*What is being asked*
Print all the records exactly, please.

Collected data entries
◆ ◆ ◆ ◆

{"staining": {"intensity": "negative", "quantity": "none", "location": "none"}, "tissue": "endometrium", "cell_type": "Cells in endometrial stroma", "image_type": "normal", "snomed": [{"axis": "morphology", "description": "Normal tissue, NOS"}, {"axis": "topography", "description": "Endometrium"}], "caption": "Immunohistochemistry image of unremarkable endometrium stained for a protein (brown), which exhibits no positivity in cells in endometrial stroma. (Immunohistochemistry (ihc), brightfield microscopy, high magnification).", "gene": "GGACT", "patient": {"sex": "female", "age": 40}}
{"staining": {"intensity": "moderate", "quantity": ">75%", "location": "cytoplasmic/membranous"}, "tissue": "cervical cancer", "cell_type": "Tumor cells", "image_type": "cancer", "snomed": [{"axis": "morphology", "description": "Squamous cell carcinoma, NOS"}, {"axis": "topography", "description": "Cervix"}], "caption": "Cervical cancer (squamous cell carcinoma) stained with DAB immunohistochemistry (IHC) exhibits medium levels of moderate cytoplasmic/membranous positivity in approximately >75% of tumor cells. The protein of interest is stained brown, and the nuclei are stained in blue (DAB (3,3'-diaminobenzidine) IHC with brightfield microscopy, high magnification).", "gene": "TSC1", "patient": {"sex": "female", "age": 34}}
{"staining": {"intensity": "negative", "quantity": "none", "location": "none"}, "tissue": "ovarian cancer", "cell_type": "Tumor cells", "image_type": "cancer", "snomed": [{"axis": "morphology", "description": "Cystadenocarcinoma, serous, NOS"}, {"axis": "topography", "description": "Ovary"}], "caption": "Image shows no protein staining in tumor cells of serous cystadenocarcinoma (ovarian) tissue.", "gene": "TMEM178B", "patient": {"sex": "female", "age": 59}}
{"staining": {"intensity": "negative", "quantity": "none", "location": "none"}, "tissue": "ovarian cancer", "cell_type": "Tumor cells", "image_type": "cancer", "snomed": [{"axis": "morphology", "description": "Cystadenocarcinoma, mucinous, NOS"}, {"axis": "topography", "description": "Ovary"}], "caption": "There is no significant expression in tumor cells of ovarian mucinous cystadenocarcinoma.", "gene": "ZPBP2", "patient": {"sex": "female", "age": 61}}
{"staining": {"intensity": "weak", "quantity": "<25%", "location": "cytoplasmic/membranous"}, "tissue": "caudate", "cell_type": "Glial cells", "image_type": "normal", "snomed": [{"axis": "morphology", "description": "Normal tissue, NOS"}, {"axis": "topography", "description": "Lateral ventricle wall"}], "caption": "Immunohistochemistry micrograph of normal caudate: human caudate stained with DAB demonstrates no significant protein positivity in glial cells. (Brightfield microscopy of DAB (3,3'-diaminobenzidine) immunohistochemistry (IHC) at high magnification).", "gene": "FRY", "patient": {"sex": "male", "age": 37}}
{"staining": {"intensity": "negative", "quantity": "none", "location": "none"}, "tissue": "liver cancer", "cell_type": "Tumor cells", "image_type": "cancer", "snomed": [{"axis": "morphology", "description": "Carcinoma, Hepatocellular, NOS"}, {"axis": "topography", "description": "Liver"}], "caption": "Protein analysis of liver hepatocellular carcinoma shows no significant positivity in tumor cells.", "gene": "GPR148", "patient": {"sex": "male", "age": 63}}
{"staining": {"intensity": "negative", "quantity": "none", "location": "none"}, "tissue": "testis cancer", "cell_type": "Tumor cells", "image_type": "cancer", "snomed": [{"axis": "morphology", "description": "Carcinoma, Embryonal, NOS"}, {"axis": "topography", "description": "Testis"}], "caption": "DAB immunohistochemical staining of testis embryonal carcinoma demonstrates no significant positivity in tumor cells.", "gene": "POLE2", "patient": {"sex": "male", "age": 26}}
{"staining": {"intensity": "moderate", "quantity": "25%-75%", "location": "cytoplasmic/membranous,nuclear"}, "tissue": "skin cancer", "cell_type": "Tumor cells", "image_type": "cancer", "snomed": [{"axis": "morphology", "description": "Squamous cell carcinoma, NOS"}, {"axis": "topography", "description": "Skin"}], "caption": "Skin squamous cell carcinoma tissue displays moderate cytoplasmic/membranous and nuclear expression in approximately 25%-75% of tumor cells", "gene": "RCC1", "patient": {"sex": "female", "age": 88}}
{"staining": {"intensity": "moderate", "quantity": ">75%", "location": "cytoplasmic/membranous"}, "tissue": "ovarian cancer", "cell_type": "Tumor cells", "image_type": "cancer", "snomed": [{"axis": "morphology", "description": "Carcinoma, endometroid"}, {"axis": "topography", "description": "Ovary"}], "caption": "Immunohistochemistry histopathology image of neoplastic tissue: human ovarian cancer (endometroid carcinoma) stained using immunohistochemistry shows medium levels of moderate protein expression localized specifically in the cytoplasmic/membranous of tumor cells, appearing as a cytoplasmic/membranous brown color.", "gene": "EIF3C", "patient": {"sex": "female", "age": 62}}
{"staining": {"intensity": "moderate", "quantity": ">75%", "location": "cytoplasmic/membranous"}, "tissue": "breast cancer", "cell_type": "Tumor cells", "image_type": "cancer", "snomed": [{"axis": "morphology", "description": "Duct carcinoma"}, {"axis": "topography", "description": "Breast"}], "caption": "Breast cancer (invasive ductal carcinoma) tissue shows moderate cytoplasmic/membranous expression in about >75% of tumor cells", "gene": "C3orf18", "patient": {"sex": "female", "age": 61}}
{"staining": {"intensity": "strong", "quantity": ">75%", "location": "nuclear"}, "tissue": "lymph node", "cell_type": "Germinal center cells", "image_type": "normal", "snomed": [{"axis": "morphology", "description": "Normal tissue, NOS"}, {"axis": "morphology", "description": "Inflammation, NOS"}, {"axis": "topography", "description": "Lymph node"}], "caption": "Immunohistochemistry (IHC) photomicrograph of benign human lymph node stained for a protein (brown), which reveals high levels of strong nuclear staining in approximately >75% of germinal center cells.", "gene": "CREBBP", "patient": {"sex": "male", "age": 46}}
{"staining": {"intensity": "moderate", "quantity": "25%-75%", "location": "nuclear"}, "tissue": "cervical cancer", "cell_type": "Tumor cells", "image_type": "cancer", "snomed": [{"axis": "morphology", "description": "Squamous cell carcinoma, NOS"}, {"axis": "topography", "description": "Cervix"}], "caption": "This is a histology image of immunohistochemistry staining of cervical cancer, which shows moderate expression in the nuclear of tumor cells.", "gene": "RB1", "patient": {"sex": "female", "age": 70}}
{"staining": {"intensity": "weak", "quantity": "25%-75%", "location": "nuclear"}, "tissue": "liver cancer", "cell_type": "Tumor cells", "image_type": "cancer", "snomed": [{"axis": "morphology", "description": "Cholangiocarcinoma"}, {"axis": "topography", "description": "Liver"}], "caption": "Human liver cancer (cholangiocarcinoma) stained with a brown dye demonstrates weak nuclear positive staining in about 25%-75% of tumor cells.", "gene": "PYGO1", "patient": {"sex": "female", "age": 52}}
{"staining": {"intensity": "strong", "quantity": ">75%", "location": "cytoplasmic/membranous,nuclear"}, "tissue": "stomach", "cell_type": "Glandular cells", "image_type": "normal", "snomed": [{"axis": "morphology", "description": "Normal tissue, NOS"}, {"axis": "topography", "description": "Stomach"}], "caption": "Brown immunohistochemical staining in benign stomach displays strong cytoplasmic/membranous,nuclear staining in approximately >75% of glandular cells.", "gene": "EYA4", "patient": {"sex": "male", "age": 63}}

◆ ◆ ◆ ◆

*Task solution*
{"staining": {"intensity": "negative", "quantity": "none", "location": "none"}, "tissue": "endometrium", "cell_type": "Cells in endometrial stroma", "image_type": "normal", "snomed": [{"axis": "morphology", "description": "Normal tissue, NOS"}, {"axis": "topography", "description": "Endometrium"}], "caption": "Immunohistochemistry image of unremarkable endometrium stained for a protein (brown), which exhibits no positivity in cells in endometrial stroma. (Immunohistochemistry (ihc), brightfield microscopy, high magnification).", "gene": "GGACT", "patient": {"sex": "female", "age": 40}}
{"staining": {"intensity": "moderate", "quantity": ">75%", "location": "cytoplasmic/membranous"}, "tissue": "cervical cancer", "cell_type": "Tumor cells", "image_type": "cancer", "snomed": [{"axis": "morphology", "description": "Squamous cell carcinoma, NOS"}, {"axis": "topography", "description": "Cervix"}], "caption": "Cervical cancer (squamous cell carcinoma) stained with DAB immunohistochemistry (IHC) exhibits medium levels of moderate cytoplasmic/membranous positivity in approximately >75% of tumor cells. The protein of interest is stained brown, and the nuclei are stained in blue (DAB (3,3'-diaminobenzidine) IHC with brightfield microscopy, high magnification).", "gene": "TSC1", "patient": {"sex": "female", "age": 34}}
{"staining": {"intensity": "negative", "quantity": "none", "location": "none"}, "tissue": "ovarian cancer", "cell_type": "Tumor cells", "image_type": "cancer", "snomed": [{"axis": "morphology", "description": "Cystadenocarcinoma, serous, NOS"}, {"axis": "topography", "description": "Ovary"}], "caption": "Image shows no protein staining in tumor cells of serous cystadenocarcinoma (ovarian) tissue.", "gene": "TMEM178B", "patient": {"sex": "female", "age": 59}}
{"staining": {"intensity": "negative", "quantity": "none", "location": "none"}, "tissue": "ovarian cancer", "cell_type": "Tumor cells", "image_type": "cancer", "snomed": [{"axis": "morphology", "description": "Cystadenocarcinoma, mucinous, NOS"}, {"axis": "topography", "description": "Ovary"}], "caption": "There is no significant expression in tumor cells of ovarian mucinous cystadenocarcinoma.", "gene": "ZPBP2", "patient": {"sex": "female", "age": 61}}
{"staining": {"intensity": "weak", "quantity": "<25%", "location": "cytoplasmic/membranous"}, "tissue": "caudate", "cell_type": "Glial cells", "image_type": "normal", "snomed": [{"axis": "morphology", "description": "Normal tissue, NOS"}, {"axis": "topography", "description": "Lateral ventricle wall"}], "caption": "Immunohistochemistry micrograph of normal caudate: human caudate stained with DAB demonstrates no significant protein positivity in glial cells. (Brightfield microscopy of DAB (3,3'-diaminobenzidine) immunohistochemistry (IHC) at high magnification).", "gene": "FRY", "patient": {"sex": "male", "age": 37}}
{"staining": {"intensity": "negative", "quantity": "none", "location": "none"}, "tissue": "liver cancer", "cell_type": "Tumor cells", "image_type": "cancer", "snomed": [{"axis": "morphology", "description": "Carcinoma, Hepatocellular, NOS"}, {"axis": "topography", "description": "Liver"}], "caption": "Protein analysis of liver hepatocellular carcinoma shows no significant positivity in tumor cells.", "gene": "GPR148", "patient": {"sex": "male", "age": 63}}
{"staining": {"intensity": "negative", "quantity": "none", "location": "none"}, "tissue": "testis cancer", "cell_type": "Tumor cells", "image_type": "cancer", "snomed": [{"axis": "morphology", "description": "Carcinoma, Embryonal, NOS"}, {"axis": "topography", "description": "Testis"}], "caption": "DAB immunohistochemical staining of testis embryonal carcinoma demonstrates no significant positivity in tumor cells.", "gene": "POLE2", "patient": {"sex": "male", "age": 26}}
{"staining": {"intensity": "moderate", "quantity": "25%-75%", "location": "cytoplasmic/membranous,nuclear"}, "tissue": "skin cancer", "cell_type": "Tumor cells", "image_type": "cancer", "snomed": [{"axis": "morphology", "description": "Squamous cell carcinoma, NOS"}, {"axis": "topography", "description": "Skin"}], "caption": "Skin squamous cell carcinoma tissue displays moderate cytoplasmic/membranous and nuclear expression in approximately 25%-75% of tumor cells", "gene": "RCC1", "patient": {"sex": "female", "age": 88}}
{"staining": {"intensity": "moderate", "quantity": ">75%", "location": "cytoplasmic/membranous"}, "tissue": "ovarian cancer", "cell_type": "Tumor cells", "image_type": "cancer", "snomed": [{"axis": "morphology", "description": "Carcinoma, endometroid"}, {"axis": "topography", "description": "Ovary"}], "caption": "Immunohistochemistry histopathology image of neoplastic tissue: human ovarian cancer (endometroid carcinoma) stained using immunohistochemistry shows medium levels of moderate protein expression localized specifically in the cytoplasmic/membranous of tumor cells, appearing as a cytoplasmic/membranous brown color.", "gene": "EIF3C", "patient": {"sex": "female", "age": 62}}
{"staining": {"intensity": "moderate", "quantity": ">75%", "location": "cytoplasmic/membranous"}, "tissue": "breast cancer", "cell_type": "Tumor cells", "image_type": "cancer", "snomed": [{"axis": "morphology", "description": "Duct carcinoma"}, {"axis": "topography", "description": "Breast"}], "caption": "Breast cancer (invasive ductal carcinoma) tissue shows moderate cytoplasmic/membranous expression in about >75% of tumor cells", "gene": "C3orf18", "patient": {"sex": "female", "age": 61}}
{"staining": {"intensity": "strong", "quantity": ">75%", "location": "nuclear"}, "tissue": "lymph node", "cell_type": "Germinal center cells", "image_type": "normal", "snomed": [{"axis": "morphology", "description": "Normal tissue, NOS"}, {"axis": "morphology", "description": "Inflammation, NOS"}, {"axis": "topography", "description": "Lymph node"}], "caption": "Immunohistochemistry (IHC) photomicrograph of benign human lymph node stained for a protein (brown), which reveals high levels of strong nuclear staining in approximately >75% of germinal center cells.", "gene": "CREBBP", "patient": {"sex": "male", "age": 46}}
{"staining": {"intensity": "moderate", "quantity": "25%-75%", "location": "nuclear"}, "tissue": "cervical cancer", "cell_type": "Tumor cells", "image_type": "cancer", "snomed": [{"axis": "morphology", "description": "Squamous cell carcinoma, NOS"}, {"axis": "topography", "description": "Cervix"}], "caption": "This is a histology image of immunohistochemistry staining of cervical cancer, which shows moderate expression in the nuclear of tumor cells.", "gene": "RB1", "patient": {"sex": "female", "age": 70}}
{"staining": {"intensity": "weak", "quantity": "25%-75%", "location": "nuclear"}, "tissue": "liver cancer", "cell_type": "Tumor cells", "image_type": "cancer", "snomed": [{"axis": "morphology", "description": "Cholangiocarcinoma"}, {"axis": "topography", "description": "Liver"}], "caption": "Human liver cancer (cholangiocarcinoma) stained with a brown dye demonstrates weak nuclear positive staining in about 25%-75% of tumor cells.", "gene": "PYGO1", "patient": {"sex": "female", "age": 52}}
{"staining": {"intensity": "strong", "quantity": ">75%", "location": "cytoplasmic/membranous,nuclear"}, "tissue": "stomach", "cell_type": "Glandular cells", "image_type": "normal", "snomed": [{"axis": "morphology", "description": "Normal tissue, NOS"}, {"axis": "topography", "description": "Stomach"}], "caption": "Brown immunohistochemical staining in benign stomach displays strong cytoplasmic/membranous,nuclear staining in approximately >75% of glandular cells.", "gene": "EYA4", "patient": {"sex": "male", "age": 63}}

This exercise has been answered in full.